The Tory government’s Police and Crime Bill is a very nasty attack on civil liberties. But it’s not an aberration.
The French Marxist Ugo Palheta wrote recently about the trend to the “authoritarian hardening” of liberal capitalist states.
France under Emmanuel Macron is indeed a good example. Protesters have been subjected to indiscriminate police violence, new repressive laws have been passed, and ministers have been targeting what they absurdly call Islamo-leftism.
But Britain under Boris Johnson is another example.
The Covid-19 pandemic is the first global crisis provoked by capitalism’s increasingly destructive relationship with nature. Climate change will create plenty more.
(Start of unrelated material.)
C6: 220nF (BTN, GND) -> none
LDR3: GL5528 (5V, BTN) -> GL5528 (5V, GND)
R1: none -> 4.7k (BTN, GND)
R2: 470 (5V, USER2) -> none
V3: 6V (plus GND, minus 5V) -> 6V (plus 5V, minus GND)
The inevitable consequence will be greater attempts to plan economic and social life. This planning can take democratic forms that lead us to a socialist society, or it can be authoritarian, imposed from above to prop capitalism up.
The pandemic has seen the acceleration of this second kind of planning. States, especially in the rich imperialist centre of the system, have intervened to shut down large sectors of the economy, limit movement, and organise mass vaccinations.
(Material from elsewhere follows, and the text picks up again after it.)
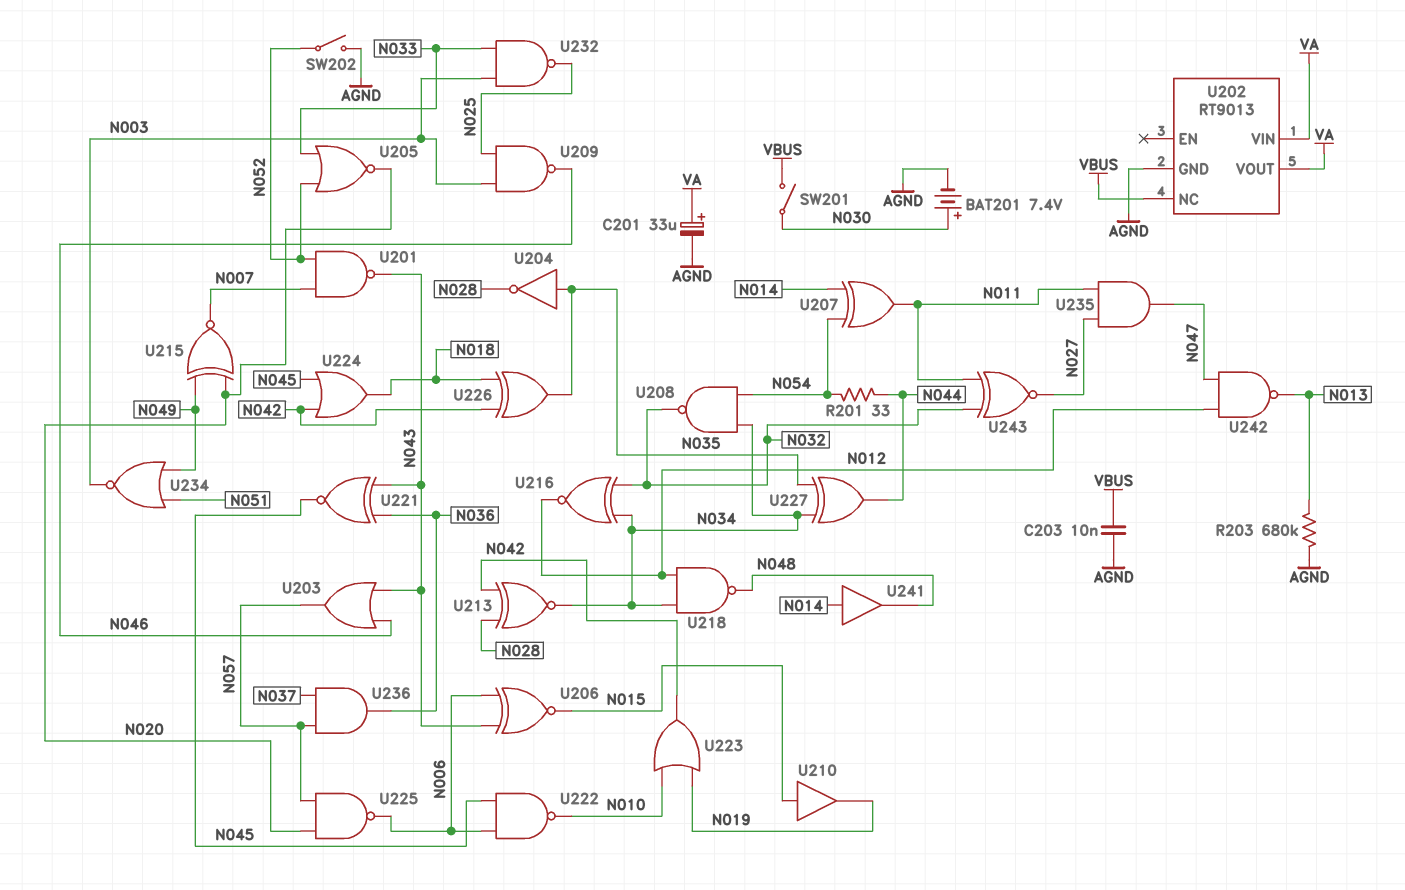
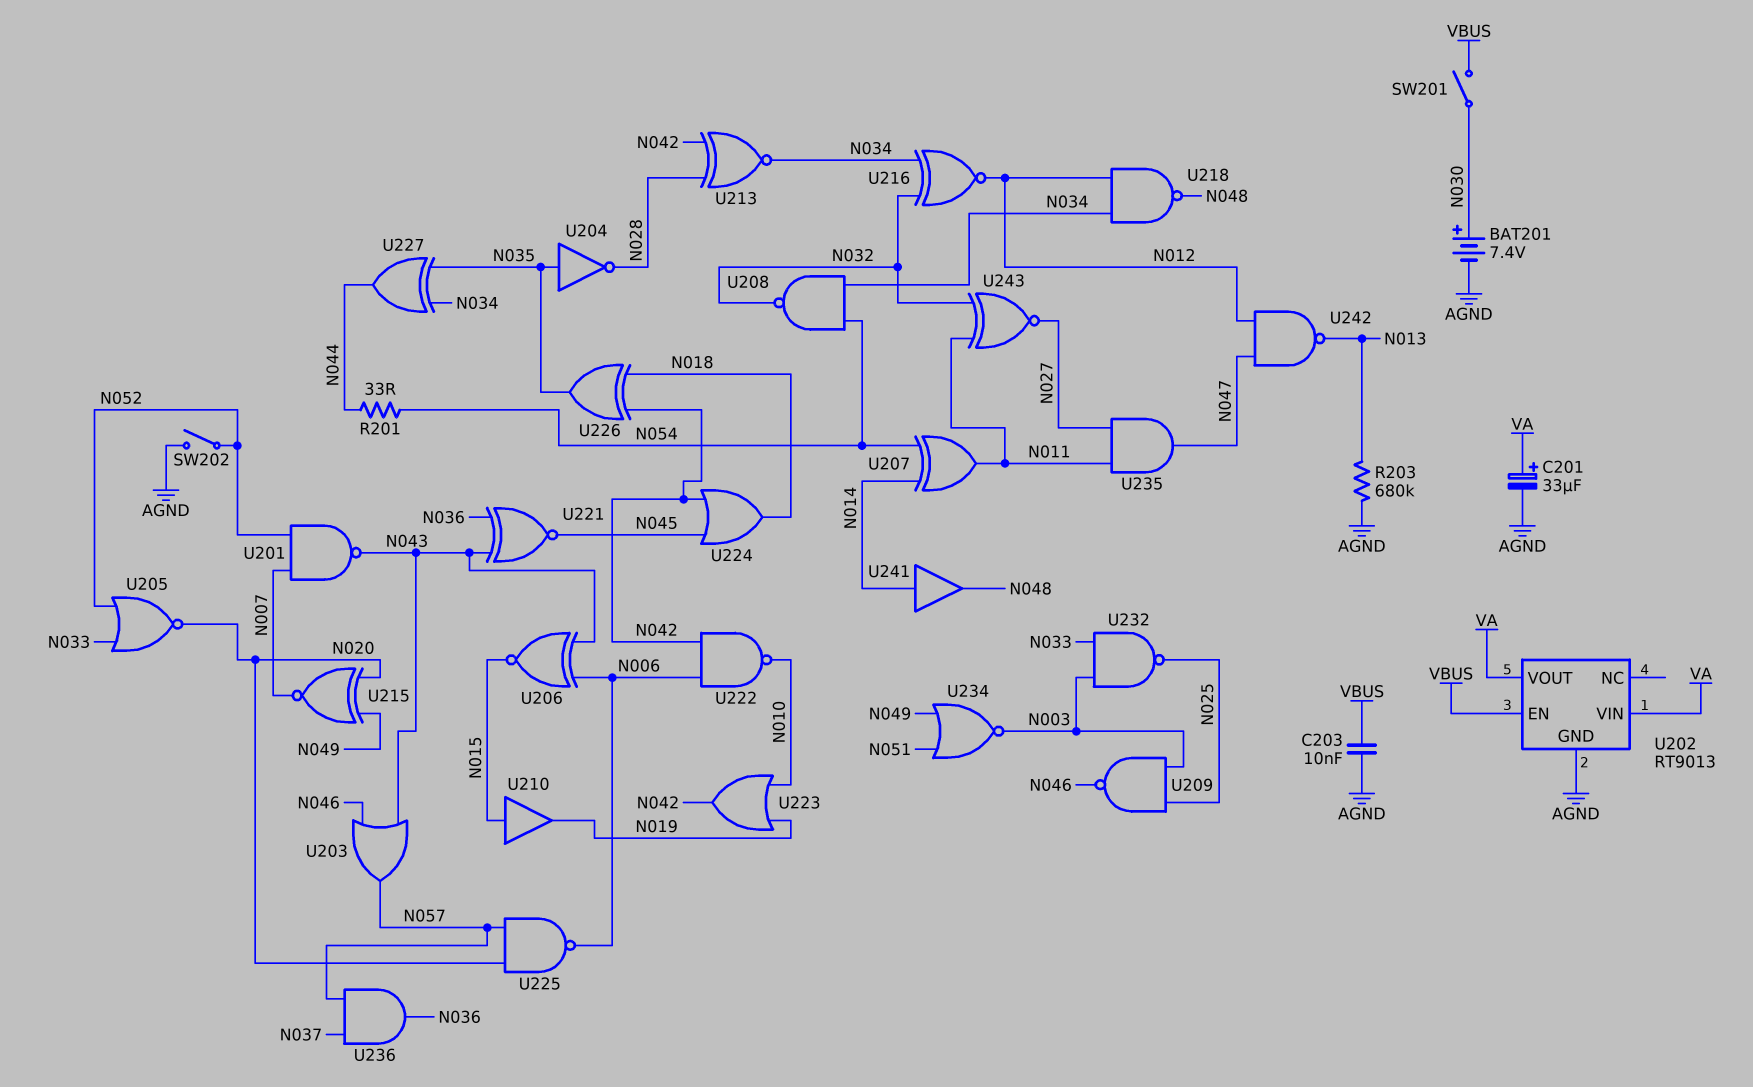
U202 pin EN: none -> VBUS
U202 pin NC: VBUS -> none
U222: NAND (in N006, in N045, out N010) -> NAND (in N006, in N042, out N010)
They have spent and borrowed on a huge scale to prevent the lockdowns causing economic collapse. These measures have had some success, though the future depends on the contest between the vaccines and the new variants of the virus.
But these forms of planning remain capitalist. They are designed to preserve the existing system, and their effects maintain and reinforce the inequalities that have become so huge during the neoliberal era.
The starkest example is the impact of Covid-19 on poor people of colour on both sides of the Atlantic. Detailed analyses have shown how in US cities vaccination rates are higher in affluent neighbourhoods than in poor black neighbourhoods where the death rate is higher.
The pandemic has been marked by waves of mass resistance, most notably in the worldwide Black Lives Matter (BLM) protests last summer. This gives states an incentive to increase the level of repression. In Britain ministerial regulations sought to drive protests off the streets.
Debates have been going on for some time within the British state about how to handle protest. In February 2020, Metropolitan police commissioner Cressida Dick demanded more powers to deal with Extinction Rebellion, which she said aimed to “bring policing to its knees”.
According to the Financial Times newspaper, the BLM demonstration that last June pulled down the statue of the slaver Edward Colston marked a watershed.
It “helped to prompt the home secretary to commission HM Inspectorate of Constabulary— the official police watchdog— to conduct an inquiry into whether police were handling demonstrations sufficiently robustly.
“Supporters of UK police forces’ recent, relatively liberal attitude to protest … insisted the force would have created far more problems if they had tried to intervene in a crowd of 10,000 people to save the statue…
“The Inspectorate’s report on March 11 largely endorsed Avon and Somerset Police’s careful handling of the statue incident but at the same time shifted the emphasis of advice to police forces in England and Wales about protests.
“It found forces’ handling of protests tipped ‘too readily in favour of protesters’.”
So the Police and Crime Bill doesn’t just reflect home secretary Priti Patel’s authoritarian instincts. It comes out of a deeper shift in the state.
This is reflected in the Inspectorate of Constabulary’s defence of the Met’s thuggish handling of the vigil for Sarah Everard in Clapham last month.
The British state is gearing up to mount greater repression. The disgraceful Race Commission report is another sign of this trend. Happily, the Police and Crime Bill has provoked another wave of protests, showing that people aren’t prepared to be silenced. But we shouldn’t have any illusions.